> [DATA TO PROCESS]:
* * *

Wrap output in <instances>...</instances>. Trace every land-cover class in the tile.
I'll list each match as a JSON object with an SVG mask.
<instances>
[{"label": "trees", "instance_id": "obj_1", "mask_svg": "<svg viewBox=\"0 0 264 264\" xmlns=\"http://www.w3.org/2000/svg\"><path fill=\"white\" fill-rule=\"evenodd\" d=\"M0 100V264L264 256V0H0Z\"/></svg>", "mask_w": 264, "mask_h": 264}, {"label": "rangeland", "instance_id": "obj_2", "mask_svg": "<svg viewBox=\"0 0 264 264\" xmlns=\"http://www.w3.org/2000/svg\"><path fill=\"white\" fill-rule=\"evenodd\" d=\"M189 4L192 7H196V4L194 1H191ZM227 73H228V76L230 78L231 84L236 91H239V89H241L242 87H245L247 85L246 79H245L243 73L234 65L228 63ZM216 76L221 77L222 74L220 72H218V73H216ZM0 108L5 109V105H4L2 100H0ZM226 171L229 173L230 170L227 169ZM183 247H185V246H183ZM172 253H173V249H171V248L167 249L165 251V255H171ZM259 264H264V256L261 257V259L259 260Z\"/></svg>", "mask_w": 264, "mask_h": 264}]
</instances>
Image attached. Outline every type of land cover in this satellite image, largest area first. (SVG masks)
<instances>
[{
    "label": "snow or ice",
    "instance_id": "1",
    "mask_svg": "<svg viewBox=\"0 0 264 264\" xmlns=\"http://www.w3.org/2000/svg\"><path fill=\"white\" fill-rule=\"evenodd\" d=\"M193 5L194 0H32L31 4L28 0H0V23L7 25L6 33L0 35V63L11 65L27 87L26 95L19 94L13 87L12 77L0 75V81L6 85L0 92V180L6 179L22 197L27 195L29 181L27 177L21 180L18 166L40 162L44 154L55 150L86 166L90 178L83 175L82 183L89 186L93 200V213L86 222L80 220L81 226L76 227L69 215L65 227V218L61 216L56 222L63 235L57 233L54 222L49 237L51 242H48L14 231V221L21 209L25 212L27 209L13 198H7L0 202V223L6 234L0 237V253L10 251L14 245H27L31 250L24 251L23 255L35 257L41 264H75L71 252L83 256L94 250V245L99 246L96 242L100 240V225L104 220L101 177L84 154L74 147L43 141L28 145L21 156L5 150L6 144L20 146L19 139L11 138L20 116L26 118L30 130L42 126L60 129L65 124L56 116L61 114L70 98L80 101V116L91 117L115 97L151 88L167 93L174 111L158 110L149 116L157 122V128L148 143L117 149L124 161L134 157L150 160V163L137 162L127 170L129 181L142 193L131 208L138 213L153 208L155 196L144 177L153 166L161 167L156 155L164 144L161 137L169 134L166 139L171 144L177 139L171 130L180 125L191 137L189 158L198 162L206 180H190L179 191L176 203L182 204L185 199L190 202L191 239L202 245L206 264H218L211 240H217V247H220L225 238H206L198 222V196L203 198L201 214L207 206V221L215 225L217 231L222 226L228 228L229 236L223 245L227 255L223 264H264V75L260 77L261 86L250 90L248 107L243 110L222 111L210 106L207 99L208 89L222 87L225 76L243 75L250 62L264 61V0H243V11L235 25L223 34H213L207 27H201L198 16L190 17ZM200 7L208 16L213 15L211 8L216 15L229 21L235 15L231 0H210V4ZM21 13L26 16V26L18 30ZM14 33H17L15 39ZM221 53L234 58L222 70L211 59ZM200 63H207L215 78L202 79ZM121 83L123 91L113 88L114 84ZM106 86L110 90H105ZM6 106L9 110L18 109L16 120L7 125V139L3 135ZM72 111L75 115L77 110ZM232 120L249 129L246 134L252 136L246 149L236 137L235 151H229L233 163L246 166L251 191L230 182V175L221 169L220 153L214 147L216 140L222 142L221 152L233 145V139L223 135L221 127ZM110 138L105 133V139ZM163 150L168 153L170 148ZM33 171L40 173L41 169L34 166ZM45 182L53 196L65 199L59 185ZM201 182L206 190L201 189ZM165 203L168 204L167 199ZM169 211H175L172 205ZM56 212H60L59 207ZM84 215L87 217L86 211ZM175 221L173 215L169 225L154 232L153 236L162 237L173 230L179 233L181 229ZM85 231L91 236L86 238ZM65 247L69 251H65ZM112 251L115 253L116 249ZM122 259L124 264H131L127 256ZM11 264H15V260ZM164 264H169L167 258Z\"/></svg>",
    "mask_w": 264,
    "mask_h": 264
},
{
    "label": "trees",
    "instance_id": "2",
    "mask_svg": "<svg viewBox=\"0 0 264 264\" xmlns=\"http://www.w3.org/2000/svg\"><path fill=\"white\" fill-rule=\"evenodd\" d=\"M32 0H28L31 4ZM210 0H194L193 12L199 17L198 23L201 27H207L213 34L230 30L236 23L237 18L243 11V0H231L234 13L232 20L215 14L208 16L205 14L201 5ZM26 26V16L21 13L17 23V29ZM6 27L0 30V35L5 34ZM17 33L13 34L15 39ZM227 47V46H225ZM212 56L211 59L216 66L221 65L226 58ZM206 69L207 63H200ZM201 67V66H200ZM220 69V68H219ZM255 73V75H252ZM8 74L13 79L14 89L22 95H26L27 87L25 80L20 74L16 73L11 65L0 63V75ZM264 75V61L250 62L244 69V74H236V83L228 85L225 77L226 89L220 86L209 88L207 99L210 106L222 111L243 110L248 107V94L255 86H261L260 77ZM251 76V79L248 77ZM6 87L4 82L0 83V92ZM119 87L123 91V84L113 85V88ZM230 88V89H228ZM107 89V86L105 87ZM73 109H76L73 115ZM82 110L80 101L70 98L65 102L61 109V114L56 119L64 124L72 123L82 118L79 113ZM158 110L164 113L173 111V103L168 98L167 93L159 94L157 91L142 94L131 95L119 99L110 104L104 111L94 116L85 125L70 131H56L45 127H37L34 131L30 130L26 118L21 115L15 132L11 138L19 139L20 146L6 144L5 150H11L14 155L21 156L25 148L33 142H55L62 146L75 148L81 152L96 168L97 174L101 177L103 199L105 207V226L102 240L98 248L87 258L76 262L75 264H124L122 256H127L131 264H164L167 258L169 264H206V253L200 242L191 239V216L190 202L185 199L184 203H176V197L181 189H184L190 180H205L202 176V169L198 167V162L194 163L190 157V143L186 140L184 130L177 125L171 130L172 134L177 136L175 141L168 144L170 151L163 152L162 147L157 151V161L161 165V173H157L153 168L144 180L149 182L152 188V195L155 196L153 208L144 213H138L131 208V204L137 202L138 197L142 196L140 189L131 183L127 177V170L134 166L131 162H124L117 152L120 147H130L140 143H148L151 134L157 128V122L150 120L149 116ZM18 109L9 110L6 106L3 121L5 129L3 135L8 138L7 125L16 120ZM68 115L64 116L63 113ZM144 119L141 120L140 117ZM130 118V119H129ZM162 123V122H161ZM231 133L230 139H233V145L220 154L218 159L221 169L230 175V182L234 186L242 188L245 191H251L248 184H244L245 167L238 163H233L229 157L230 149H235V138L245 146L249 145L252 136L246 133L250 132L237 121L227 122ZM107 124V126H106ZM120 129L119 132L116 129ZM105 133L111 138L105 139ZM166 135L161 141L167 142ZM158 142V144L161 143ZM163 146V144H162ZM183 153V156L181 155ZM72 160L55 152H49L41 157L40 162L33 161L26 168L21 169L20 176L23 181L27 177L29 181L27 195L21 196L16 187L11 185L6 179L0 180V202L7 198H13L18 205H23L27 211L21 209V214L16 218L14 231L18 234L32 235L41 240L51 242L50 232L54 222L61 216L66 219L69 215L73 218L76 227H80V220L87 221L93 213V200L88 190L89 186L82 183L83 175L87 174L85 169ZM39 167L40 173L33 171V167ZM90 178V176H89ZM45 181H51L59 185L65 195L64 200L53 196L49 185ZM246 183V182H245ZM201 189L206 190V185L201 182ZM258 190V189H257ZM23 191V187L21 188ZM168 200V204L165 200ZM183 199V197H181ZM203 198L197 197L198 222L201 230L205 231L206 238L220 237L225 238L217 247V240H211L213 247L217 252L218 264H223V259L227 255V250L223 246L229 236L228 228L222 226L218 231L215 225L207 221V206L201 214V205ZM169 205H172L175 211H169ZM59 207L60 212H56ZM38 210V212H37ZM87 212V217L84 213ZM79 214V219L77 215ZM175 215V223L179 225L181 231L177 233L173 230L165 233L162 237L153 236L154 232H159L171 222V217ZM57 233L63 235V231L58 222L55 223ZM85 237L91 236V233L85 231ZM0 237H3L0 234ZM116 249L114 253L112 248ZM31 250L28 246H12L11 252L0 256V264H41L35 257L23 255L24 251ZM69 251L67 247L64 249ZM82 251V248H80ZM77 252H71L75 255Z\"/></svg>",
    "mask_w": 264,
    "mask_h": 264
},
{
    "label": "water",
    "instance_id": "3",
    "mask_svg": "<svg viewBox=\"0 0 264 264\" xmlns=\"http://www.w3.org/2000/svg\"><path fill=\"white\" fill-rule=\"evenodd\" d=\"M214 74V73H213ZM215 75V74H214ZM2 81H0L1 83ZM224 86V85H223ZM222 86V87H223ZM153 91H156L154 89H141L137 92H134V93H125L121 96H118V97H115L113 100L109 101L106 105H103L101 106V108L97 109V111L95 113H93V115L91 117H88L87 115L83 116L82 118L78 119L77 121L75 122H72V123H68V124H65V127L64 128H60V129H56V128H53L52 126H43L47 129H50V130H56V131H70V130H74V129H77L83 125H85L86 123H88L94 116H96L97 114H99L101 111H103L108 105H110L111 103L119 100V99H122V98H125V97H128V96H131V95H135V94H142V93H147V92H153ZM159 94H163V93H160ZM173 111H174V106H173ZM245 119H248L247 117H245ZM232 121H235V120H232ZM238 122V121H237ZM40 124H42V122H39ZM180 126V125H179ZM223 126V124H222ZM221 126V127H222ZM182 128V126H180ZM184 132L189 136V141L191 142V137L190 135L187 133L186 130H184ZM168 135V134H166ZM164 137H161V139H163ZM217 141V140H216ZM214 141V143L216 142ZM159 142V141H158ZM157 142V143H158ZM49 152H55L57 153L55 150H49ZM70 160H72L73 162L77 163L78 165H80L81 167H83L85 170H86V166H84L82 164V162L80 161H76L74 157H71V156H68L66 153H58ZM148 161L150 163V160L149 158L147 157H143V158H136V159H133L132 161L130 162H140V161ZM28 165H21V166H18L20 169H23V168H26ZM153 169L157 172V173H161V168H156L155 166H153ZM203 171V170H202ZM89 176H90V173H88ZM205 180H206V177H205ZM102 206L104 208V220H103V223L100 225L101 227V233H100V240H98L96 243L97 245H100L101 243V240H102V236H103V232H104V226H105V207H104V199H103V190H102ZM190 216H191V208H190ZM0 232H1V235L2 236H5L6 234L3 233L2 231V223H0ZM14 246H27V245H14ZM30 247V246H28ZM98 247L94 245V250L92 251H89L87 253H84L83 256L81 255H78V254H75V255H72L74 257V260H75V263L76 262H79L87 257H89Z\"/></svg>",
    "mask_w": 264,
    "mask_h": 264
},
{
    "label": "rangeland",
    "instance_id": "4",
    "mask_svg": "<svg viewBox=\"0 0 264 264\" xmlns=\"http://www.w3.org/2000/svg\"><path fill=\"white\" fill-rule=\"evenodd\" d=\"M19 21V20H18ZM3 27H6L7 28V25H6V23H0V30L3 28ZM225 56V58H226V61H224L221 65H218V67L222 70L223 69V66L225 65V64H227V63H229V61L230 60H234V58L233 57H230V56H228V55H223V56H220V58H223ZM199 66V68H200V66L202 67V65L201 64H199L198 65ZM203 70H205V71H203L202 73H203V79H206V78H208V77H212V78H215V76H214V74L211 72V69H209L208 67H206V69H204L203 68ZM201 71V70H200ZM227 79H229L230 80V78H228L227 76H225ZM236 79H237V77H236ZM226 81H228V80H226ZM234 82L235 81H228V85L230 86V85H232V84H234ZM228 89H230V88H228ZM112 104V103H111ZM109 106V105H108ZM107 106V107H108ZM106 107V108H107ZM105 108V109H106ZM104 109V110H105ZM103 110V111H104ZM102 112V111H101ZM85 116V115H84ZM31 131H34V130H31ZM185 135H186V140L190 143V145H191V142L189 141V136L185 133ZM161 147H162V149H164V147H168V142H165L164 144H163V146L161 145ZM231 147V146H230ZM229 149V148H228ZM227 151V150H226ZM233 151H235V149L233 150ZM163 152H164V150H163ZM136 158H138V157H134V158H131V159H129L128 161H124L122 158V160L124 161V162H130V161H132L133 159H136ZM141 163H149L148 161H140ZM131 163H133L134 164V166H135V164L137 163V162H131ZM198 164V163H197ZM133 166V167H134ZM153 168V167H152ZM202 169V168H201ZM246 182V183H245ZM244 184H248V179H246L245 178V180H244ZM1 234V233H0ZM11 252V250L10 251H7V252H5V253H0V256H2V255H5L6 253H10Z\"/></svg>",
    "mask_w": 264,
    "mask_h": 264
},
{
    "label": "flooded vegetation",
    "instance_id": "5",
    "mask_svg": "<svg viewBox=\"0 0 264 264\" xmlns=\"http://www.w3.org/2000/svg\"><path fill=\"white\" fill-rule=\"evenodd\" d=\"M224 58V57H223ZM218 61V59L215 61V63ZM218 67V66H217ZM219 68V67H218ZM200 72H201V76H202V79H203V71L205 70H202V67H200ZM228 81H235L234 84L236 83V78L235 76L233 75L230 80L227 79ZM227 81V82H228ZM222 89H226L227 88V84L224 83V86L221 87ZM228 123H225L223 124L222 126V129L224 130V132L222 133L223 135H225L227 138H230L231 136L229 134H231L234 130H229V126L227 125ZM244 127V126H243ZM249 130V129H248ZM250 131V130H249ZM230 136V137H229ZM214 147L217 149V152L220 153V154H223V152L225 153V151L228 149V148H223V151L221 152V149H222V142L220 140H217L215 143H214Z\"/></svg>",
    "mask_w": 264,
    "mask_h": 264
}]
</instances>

* * *

State how many lines in the records above contain the string "cover", matching case exactly. Reply with the number only.

> [RESPONSE BELOW]: 2